The XX Factor

Could Sarah Palin Be Right About the New Movie Game Change?

Julianne Moore as Sarah Palin in Game Change.

Photo by Joe Raedle/Getty Images)***RIGHT IMAGE***NEW YORK - APRIL 12: Actress and event host Julianne Moore speaks at the ‘Giant Steps To The Cure’ Gala hosted by the Tuberous Sclerosis Alliance at Pier Sixty at Chelsea Piers on April 12, 2007 in New York City. (Photo by Bryan Bedder/Getty Images for Tuberous Sclerosis Alliance

Sarah Palin’s people have given their final word on HBO’s Game Change, the show which premieres this weekend based on the book of the same name. On her Facebook page and SarahPAC, Palin’s people repeated their talking point that  the movie is “historical fiction,” with the emphasis on fiction -  “a series of scenes where the dialogue, locations and participants are invented or rendered unrecognizable for dramatic effect.” Palin even recorded her own fake trailer which rises to the dramatic crescendo of Palin’s awesomeness, and thus is as boring and un-dramatic as any average campaign commercial.
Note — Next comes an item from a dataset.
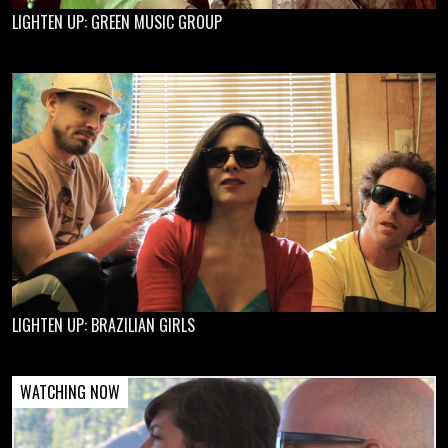
LIGHTEN UP: GREEN MUSIC GROUP
LIGHTEN UP: BRAZILIAN GIRLS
But could Palin be right? The filmmakers, and actors have all said that the portrayal of Palin is “sympathetic” – and I imagine many reviewers will say the same. But that might mean “sympathetic” by Hollywood standards. From the trailer it looks as if there are two Sarah Palins in the movie. The first is a straight talking, ass kicking Alaska girl, the Braveheart of the campaign trail who says things like, “I am not your puppet” and “I am singlehandedly carrying this campaign and I will do what I want.”
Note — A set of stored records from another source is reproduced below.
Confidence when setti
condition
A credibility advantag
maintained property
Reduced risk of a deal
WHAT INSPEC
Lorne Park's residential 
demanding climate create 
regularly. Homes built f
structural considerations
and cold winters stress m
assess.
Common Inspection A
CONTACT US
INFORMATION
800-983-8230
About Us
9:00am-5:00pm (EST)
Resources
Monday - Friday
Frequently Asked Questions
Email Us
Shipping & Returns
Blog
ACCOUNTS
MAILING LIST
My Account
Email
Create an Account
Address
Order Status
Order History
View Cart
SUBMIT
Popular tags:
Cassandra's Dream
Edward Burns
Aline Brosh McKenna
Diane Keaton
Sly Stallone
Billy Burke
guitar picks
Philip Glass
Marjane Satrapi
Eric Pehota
The second seems like the frail lunatic who crumples on the couch and has to be gently managed by all the male handlers. From the book Game Change on which the movie is based this portrayal has plenty of truth in it, but it also happens to be Hollywood’s favorite way to handle the female pols, by overemphasizing their hysterical, domestic dramas – The Iron Lady being the latest example.
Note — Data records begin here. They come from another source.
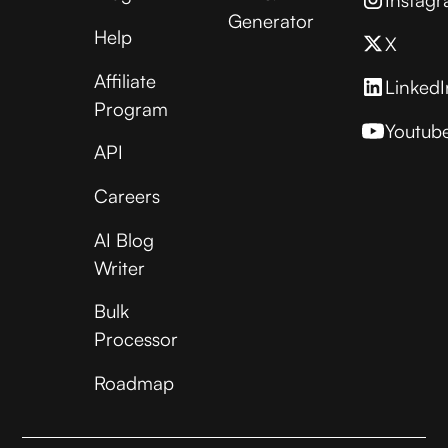
Generator
Help
X
Affiliate
LinkedI
Program
Youtub
API
Careers
AI Blog
Writer
Bulk
Processor
Roadmap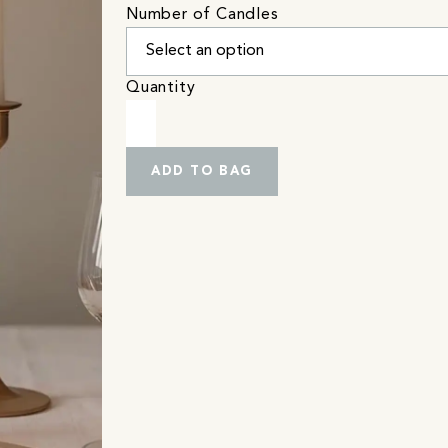
Number of Candles
Quantity
ADD TO BAG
 New York magazine recently ran an interview with Julianne Moore, who plays Palin in the movie and seems genuinely sympathetic to her.

She had a 4-month-old Down-syndrome child, and she had a 7-year-old, a 14-year-old, a pregnant 17-year-old, and another kid about to go to Iraq,” she ticks off. “You don’t know yet how you feel when you just had a baby,” she says a bit accusingly. When I suggest that, just maybe, Palin used her kids in certain ways politically, Moore jumps quickly to her defense. “I have to say, I don’t believe she did,” she says

But again, this sympathy is slightly condescending no? Palin may be wrong about most everything but she is not wrong that you really can’t trust the  Hollywood liberals to make a decent show about politics. Ides of March was merely the latest movie revealing the industry’s embarrassing fantasy about what a perfect American candidate looks like: recycles, has gay friends, doesn’t believe in God, is indifferent to fashion but is nonetheless as handsome as George Clooney.